Jak dodawała Agnieszka Gajzler z Presspubliki, w polskiej sieci wciąż nie ma dziś zbyt wielu atrakcyjnych treści wideo. – Brakuje ich, bo trzeba za nie płacić, a dużym problemem rynku jest legalizacja tego procesu. Treści wideo w sieci, żeby mieć widzów, muszą mieć dobrą jakość. Google TV i Apple TV nie odniosły sukcesu, bo Hollywood nie przekazuje im swoich treści – zauważa Artur Budziszewski, dyrektor w Orange.

Jak zaznaczał Wojciech Kowalczyk z domu sprzedaży reklam w kanałach tematycznych Atmedia, z badań wynika, że tylko ok. 10 proc. Polaków jest skłonnych płacić za wideo w sieci. Według Artura Budziszewskiego sytuacja wygląda jednak inaczej, bo tak naprawdę za każdą taką treść Polacy płacą. – Nielegalnym platformom z treściami tez płacą po 9-10 zł miesięcznie. Problem w tym, żeby płacili tym, którym powinno się za twe treści płacić – mówił. Legalnym dystrybutorom internauci z kolei płacić nie chcą, bo ich oferta nie obejmuje np. nowości kinowych, które najbardziej widzów interesują. A licencje na te kosztują platformy internetowe tyle, że długo jeszcze nie będą im się opłacać.

Żeby móc uzupełniać przychody o wpływy z reklam wokół treści wideo, dystrybutorzy musieliby móc prezentować wiarygodne dane na temat ich oglądalności – Nasi klienci coraz częściej chcą otrzymywać na ten temat analogiczne wyniki badań, jak telewizyjne. Ale my dziś nie mamy odpowiedzi na takie pytania – zauważał Wojciech Kowalczyk.

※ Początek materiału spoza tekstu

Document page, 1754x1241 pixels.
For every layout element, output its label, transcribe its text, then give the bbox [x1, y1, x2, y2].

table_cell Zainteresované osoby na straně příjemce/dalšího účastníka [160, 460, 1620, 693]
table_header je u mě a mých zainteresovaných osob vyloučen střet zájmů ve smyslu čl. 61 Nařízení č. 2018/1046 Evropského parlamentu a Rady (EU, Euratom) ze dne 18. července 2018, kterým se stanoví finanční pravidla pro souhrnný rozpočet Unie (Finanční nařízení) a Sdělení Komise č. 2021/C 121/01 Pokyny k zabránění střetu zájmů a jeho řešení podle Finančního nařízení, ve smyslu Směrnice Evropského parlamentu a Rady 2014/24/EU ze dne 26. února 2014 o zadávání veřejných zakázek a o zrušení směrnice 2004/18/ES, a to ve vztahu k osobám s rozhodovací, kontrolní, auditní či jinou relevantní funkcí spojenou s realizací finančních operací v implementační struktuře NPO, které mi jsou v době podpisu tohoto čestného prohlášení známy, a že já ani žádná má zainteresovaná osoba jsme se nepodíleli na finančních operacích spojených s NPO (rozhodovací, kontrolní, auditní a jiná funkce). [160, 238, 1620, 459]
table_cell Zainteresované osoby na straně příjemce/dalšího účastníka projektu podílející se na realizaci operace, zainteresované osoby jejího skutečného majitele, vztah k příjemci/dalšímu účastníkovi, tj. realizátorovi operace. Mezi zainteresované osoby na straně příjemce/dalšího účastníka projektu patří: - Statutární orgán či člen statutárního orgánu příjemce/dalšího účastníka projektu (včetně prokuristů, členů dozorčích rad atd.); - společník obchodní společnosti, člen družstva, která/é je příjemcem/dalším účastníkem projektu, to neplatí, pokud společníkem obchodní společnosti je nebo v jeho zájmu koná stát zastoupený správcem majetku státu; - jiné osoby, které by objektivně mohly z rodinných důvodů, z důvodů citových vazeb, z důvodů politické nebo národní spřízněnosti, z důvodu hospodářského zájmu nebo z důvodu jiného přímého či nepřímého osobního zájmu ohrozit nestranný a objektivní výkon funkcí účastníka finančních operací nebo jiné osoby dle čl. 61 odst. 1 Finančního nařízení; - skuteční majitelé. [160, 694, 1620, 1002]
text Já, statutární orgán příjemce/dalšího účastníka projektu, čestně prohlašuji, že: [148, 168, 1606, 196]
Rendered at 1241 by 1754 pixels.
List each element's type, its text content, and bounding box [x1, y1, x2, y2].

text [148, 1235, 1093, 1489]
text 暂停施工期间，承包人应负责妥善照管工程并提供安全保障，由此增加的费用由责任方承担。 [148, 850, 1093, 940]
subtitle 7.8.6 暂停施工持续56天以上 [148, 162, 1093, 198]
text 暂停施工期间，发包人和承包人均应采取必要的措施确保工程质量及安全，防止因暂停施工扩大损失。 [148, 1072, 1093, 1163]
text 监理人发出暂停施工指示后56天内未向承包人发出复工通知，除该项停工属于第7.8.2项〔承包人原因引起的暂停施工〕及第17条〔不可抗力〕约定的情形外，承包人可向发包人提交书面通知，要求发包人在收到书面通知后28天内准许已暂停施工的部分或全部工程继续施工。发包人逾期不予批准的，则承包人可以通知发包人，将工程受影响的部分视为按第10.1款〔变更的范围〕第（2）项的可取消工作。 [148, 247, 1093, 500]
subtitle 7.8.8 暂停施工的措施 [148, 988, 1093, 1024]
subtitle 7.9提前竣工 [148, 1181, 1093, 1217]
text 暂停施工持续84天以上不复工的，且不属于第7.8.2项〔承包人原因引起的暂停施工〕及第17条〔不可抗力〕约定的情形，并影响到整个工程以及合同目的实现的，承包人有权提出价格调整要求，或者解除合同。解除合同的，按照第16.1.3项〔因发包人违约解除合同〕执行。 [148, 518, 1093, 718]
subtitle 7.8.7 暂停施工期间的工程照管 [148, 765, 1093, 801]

Z badań kanałów telewizyjnych i treści wideo wynika, że w Polsce nie zachodzi na razie na szerszą skalę widoczna już w innych krajach rewolucja, polegająca na przesiadaniu się ludzi z przed ekranów telewizorów na tablety, laptopy czy smartfony. – W swoich badaniach rozróżniamy cztery grupy odbiorców i tylko jedna z nich, nazwana przez nas cyfrowym plemieniem, ogląda treści wideo na urządzeniach innych niż telewizor. W pozostałych grupach 99 proc. osób ogląda je na ekranie telewizora, a w grupie cyfrowego plemienia: 75 proc. mówił Artur Budziszewski. Zmiany technologiczne w niewielkim stopniu wpływają też na razie na to, co ludzie chcą oglądać. – Kilka lat temu widzowie deklarowali, że najchętniej oglądają filmy, seriale i programy rozrywkowe, a następnie sport i informacje i dziś niewiele się w tej kwestii zmieniło – mówił Wojciech Kowalczyk. Zmianę widać tylko w przypadku programów informacyjnych, które w widoczny sposób coraz częściej są czytane na ekranie smartfona. – To tego rodzaju treści, które dziś są częściej przeglądane w Internecie i z racji swojego charakteru coraz częściej przypisane do smartfona –mówił Kowalczyk.